History of Ninja Gaiden
Twenty years of pain and pyjamas.
With the NES trilogy, such as it was, now complete, the Ninja Gaiden series began to move onto fresh platforms. 1991 saw the release of Ninja Gaiden Shadow for the GameBoy, a prequel game that many believe was actually based on the rival Shadow of the Ninja series. Always a fairly obvious copy of Ninja Gaiden, fans point to the numerous similarities between Ryu's GameBoy outing and Shadow of the Ninja as evidence that Tecmo struck a deal to port Natsume's copycat effort to handhelds, and simply re-skinned the graphics to fit its own franchise.
1991 also saw Ryu leap the console divide and make his first appearance on SEGA hardware, with a Game Gear release simply known as Ninja Gaiden. Predictably, the game had nothing in common with the modern-day story of the NES games, instead finding Ryu apparently back in feudal Japan and on the run from bad guys who wanted to steal his Dragon Sword. A Master System game, also called Ninja Gaiden, followed in 1992 and - you guessed it - once again rebooted Ryu's story for another fresh start. This time he was tracking the evil Dark Samurai and the Sacred Scroll of Bushido, with the help of new abilities such as the Desperation Attack, which could destroy all the enemies on-screen at a cost of a quarter of Ryu's health. Unusually, this game was exclusive to us poor saps in PAL Land, which sort of almost makes up for the shoddy treatment we suffered with the NES games. A further Megadrive instalment was under development, but was unceremoniously axed before release for reasons unknown.

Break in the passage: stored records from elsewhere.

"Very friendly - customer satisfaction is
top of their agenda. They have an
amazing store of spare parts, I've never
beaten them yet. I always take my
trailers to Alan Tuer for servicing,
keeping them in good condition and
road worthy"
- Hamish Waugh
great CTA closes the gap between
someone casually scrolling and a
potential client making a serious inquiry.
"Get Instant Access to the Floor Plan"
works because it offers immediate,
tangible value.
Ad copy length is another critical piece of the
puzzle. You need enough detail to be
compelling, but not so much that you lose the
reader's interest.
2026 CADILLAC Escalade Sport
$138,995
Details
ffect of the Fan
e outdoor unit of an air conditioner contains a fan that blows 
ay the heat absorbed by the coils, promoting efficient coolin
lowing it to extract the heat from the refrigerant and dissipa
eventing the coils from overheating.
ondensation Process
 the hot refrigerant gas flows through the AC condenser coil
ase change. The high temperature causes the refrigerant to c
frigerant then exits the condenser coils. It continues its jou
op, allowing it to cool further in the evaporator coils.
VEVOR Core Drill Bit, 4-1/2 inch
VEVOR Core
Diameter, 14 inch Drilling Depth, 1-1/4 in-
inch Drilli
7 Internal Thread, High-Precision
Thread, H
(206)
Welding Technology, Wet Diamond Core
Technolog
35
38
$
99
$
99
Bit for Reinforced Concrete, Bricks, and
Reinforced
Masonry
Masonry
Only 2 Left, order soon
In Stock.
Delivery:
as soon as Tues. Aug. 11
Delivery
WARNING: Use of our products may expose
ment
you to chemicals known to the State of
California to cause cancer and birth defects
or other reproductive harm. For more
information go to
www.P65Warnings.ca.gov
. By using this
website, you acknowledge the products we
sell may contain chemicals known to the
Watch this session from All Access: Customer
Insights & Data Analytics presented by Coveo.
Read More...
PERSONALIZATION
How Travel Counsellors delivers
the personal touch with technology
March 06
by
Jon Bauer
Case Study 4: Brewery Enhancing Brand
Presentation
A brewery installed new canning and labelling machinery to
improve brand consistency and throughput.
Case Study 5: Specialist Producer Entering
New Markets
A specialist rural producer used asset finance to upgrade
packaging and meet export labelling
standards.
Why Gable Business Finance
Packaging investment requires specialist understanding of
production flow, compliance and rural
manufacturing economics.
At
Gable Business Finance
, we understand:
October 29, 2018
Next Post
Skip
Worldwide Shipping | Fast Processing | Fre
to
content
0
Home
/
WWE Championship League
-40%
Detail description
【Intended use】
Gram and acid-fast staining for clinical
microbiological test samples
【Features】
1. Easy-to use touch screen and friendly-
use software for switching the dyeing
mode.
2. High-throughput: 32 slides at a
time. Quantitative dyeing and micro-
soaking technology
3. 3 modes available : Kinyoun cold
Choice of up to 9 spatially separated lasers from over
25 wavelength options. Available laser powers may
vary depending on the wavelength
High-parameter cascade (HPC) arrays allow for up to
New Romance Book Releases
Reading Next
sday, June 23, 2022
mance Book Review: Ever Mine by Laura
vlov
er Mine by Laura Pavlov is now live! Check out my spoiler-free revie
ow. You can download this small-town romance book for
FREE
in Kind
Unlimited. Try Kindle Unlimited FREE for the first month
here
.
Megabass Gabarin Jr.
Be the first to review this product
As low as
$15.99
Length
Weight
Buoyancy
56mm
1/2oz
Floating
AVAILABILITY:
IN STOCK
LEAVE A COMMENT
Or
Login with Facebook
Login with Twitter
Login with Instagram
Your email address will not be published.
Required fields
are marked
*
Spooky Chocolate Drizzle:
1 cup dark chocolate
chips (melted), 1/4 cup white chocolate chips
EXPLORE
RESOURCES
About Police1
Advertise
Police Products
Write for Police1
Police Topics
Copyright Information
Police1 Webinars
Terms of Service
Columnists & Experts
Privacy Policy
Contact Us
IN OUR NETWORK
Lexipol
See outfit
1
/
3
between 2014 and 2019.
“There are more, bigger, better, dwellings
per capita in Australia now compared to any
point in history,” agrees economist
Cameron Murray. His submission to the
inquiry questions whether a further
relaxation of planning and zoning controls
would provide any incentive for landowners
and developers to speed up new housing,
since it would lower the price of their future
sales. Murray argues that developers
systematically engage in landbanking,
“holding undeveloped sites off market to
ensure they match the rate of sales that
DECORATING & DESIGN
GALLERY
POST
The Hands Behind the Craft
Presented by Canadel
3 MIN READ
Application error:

Ryu's final gasp on the 16-bit platforms came in the form of Ninja Gaiden Trilogy, released for the SNES in 1995. A self-explanatory compilation of the three NES games, it included some revamped graphics, more impressive cut-scenes and even restored the infinite continues and password elements excised from Ninja Gaiden III for US players. Even so, it was a pretty shonky port, with sluggish responses and frame-rate. They even monkeyed around with the music, omitting several tracks from Ninja Gaiden III, which is precisely the sort of thing that makes die-hard videogame fans apoplectic with rage.
Now, you may think that it all went quiet on the Ninja Gaiden front for another nine years, until the series was once again rebooted and revived for the Xbox. And you'd be right. Sort of. However, Ryu's rebirth actually began just one year after his ill-fated SNES outing, and found him back in the arcade for the first time since 1988. That's because 1996 was the year that aspiring developer and outspoken breast fetishist Tomonobu Itagaki unleashed his Dead or Alive fighting series on an unsuspecting public. Produced by Tecmo, it numbered our old pal Ryu among its character roster, where he'd remain slugging it out against Bayman and Lei Fang until it was time for Ninja Gaiden to be brought back from the dead.
Almost a decade later, and Itagaki finally got the chance to recreate the series for the Xbox. Never one for humility or tact (this is, after all, a man who declared that certain inferior fighting games "will give your fingers cancer") Itagaki's stated goal was simply to create the greatest action game of all time. No pressure then. In revamping the series, Itagaki first of all cemented Ryu's place in his established Dead or Alive universe, drawing from the back-story developed through the fighting series to come up with a new take on a character that had always been rather vaguely defined. Ayane, the pink-haired jailbait from Dead or Alive, also crossed over to the new Ninja Gaiden, providing a tangible bridge between the series and also offering a way to at least feature some of Itagaki's beloved jiggling boobs without turning Ryu into a she-male. With no convoluted nonsense about evil CIA agents or trans-dimensional warships to worry about, the game was free to serve up an army of monstrous foes for Ryu to decimate as he battled to retrieve his Dragon Sword.
As far as gameplay went, the flamboyant creator was quick to essentially throw everything out and start from scratch. "The previous three games had gameplay that suited that age," Itagaki said in an interview with IGN. "Rather than reflexes, they focused more on remembering the patterns of enemy attacks...It was not about how to kill a group of enemies that fell from the sky all of the sudden; it was about memorising when the group of enemies would fall in order to proceed in the game."
That clearly wouldn't do for Itagaki, whose obsession (apart from realistic videogame breasts) has always been creating effortlessly fluid interactions between player and game. So it was that he set about designing a combat system that transplanted the instant feedback, speed and grace of a one-on-one fighting game into a 3D action experience. "Swift decision-making in every situation is much more important than memorisation," he continued. "For this reason, the response to control input on our game is much quicker. I'm sure everyone knows how Team Ninja games have feather-touch control, and Ninja Gaiden will be no exception."